In total, Genworth saw its net operating income rise 20% from the fourth quarter of 2012 to the fourth quarter of 2013. The global mortgage insurance division saw income fall from $133 million to $107 million, or 20%. However, this was largely the result of a $78 million tax adjustment from last year. Genworth's U.S. Life Insurance business watched its operating income jump 63%, from $73 million to $119 million.
The biggest reason for the jump in its Life Insurance income was from its long-term care (LTC) insurance operations, where net operating income rose to $42 million versus just $7 million in the fourth quarter of 2012. The company highlighted that the business benefited from both "premium increases and reduced benefits," and that its loss ratio was five percentage points lower than the fourth quarter of 2012, standing at 68%.

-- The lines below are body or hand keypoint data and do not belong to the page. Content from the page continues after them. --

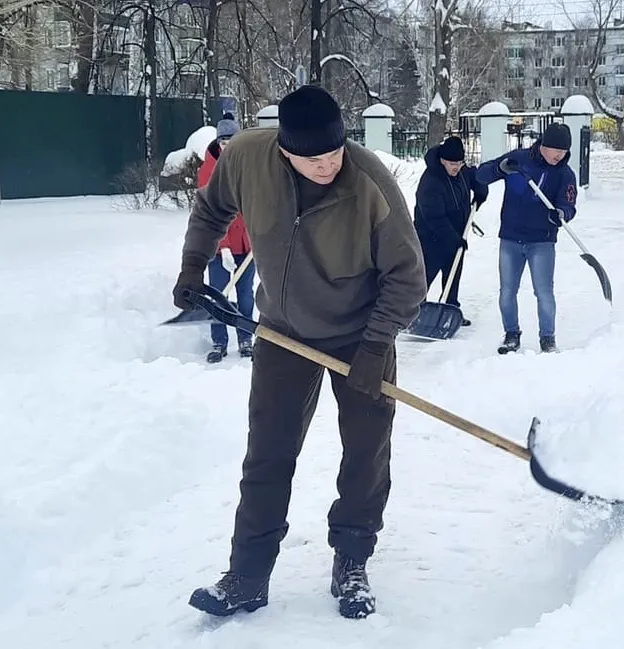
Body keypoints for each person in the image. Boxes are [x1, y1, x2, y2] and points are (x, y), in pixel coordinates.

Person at [171, 85, 427, 619]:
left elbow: (407, 277)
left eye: (335, 152)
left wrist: (375, 346)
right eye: (314, 159)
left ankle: (352, 560)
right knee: (267, 453)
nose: (328, 165)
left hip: (361, 334)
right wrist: (193, 266)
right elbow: (211, 210)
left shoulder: (370, 182)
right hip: (284, 333)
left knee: (365, 452)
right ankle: (247, 574)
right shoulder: (247, 157)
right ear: (285, 150)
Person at [475, 122, 578, 354]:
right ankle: (511, 334)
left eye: (564, 151)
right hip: (510, 239)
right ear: (544, 145)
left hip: (542, 241)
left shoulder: (564, 173)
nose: (560, 156)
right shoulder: (518, 160)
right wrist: (499, 169)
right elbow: (482, 175)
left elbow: (569, 204)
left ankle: (547, 338)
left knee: (544, 292)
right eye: (556, 150)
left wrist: (560, 214)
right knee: (507, 291)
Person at [197, 116, 256, 363]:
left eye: (232, 142)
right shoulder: (208, 171)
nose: (227, 147)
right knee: (218, 295)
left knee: (245, 296)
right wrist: (224, 247)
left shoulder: (250, 167)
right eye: (223, 142)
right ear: (217, 143)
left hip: (247, 246)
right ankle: (219, 342)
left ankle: (245, 339)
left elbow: (258, 205)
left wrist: (257, 237)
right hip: (218, 246)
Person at [412, 136, 487, 325]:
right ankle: (414, 314)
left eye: (460, 163)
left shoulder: (462, 171)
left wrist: (480, 190)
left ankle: (450, 310)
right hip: (430, 238)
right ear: (442, 160)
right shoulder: (430, 182)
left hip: (456, 233)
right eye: (453, 164)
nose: (456, 167)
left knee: (453, 275)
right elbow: (433, 217)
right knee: (424, 278)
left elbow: (475, 176)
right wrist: (453, 239)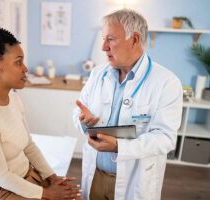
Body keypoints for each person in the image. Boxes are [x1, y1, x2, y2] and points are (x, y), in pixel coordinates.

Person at [73, 9, 183, 200]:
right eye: (103, 39)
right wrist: (83, 120)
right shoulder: (98, 74)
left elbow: (166, 138)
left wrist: (119, 147)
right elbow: (78, 111)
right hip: (95, 174)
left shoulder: (167, 82)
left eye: (110, 39)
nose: (103, 47)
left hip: (135, 180)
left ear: (134, 39)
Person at [0, 25, 81, 200]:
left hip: (21, 177)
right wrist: (47, 193)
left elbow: (28, 145)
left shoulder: (14, 98)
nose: (25, 68)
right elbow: (1, 176)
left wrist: (52, 178)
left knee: (73, 197)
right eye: (18, 62)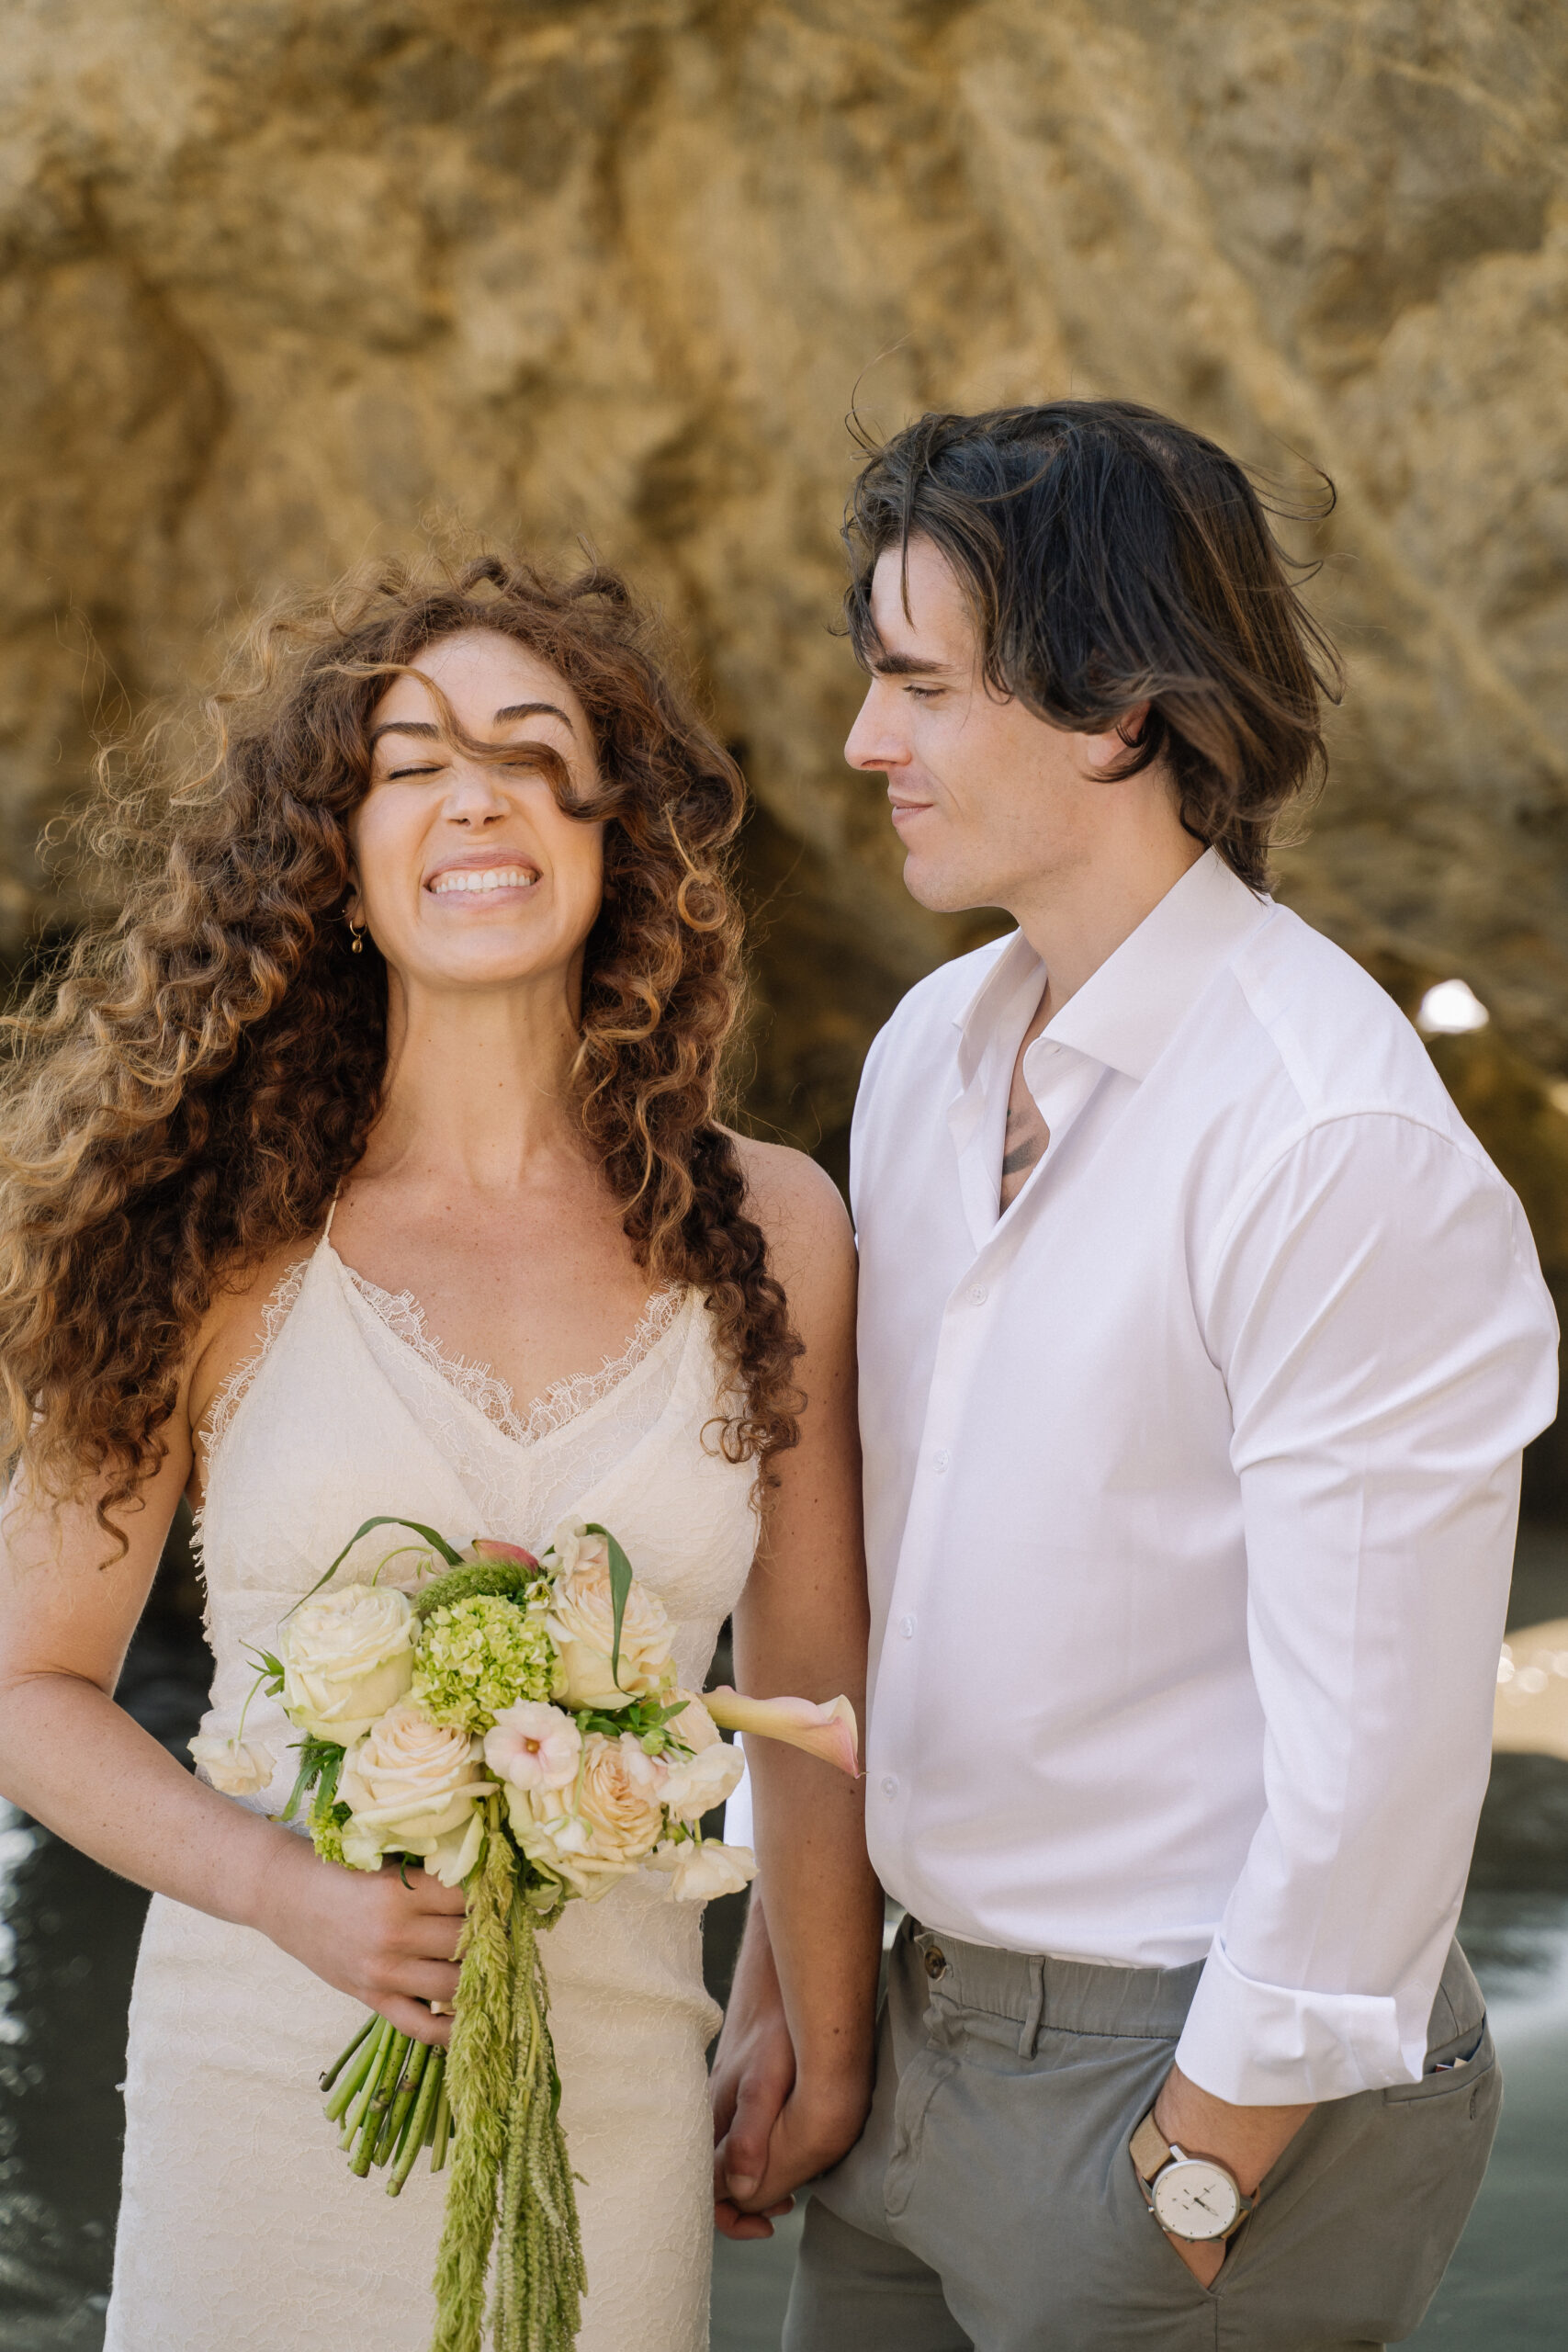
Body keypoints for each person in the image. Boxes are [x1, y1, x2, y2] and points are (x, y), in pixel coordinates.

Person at [711, 403, 1560, 2349]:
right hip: (917, 2032)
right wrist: (792, 1966)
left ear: (1114, 715)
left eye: (916, 685)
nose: (860, 742)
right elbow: (878, 1584)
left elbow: (1377, 1770)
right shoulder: (923, 1054)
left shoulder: (1327, 1137)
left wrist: (1189, 2172)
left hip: (1192, 2079)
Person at [0, 554, 883, 2352]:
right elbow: (27, 1680)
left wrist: (809, 2023)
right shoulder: (207, 1231)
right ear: (335, 854)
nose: (471, 791)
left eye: (530, 748)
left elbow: (808, 1685)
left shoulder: (773, 1224)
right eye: (409, 760)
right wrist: (288, 1892)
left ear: (614, 835)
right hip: (256, 2079)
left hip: (615, 2085)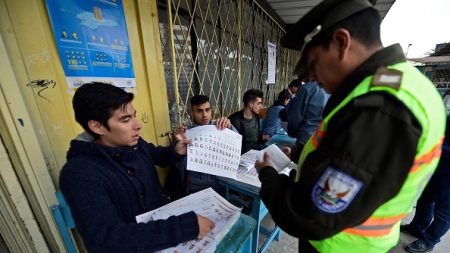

The LTC division at Genworth saw sales plummet from $60 million to $24 million as a result of the end of its AARP-branded products. It noted that it "is investing in distribution and marketing to increase LTC sales," and that it anticipates a new product launch by the middle of this year. In addition, it continues its premium rate increases that were announced in 2012, and it has received approval from 41 states. This represents two-thirds of its 2017 goal of $250 million to $300 million in additional annual premiums.
"We made significant progress in 2013 accelerating the turnaround of Genworth," added CEO and President, Tom McInerney. "Our fourth quarter of 2013 results were strong and we are particularly pleased with the progress in improving our long term care insurance business and with the good operational performance in the Global Mortgage Insurance Division."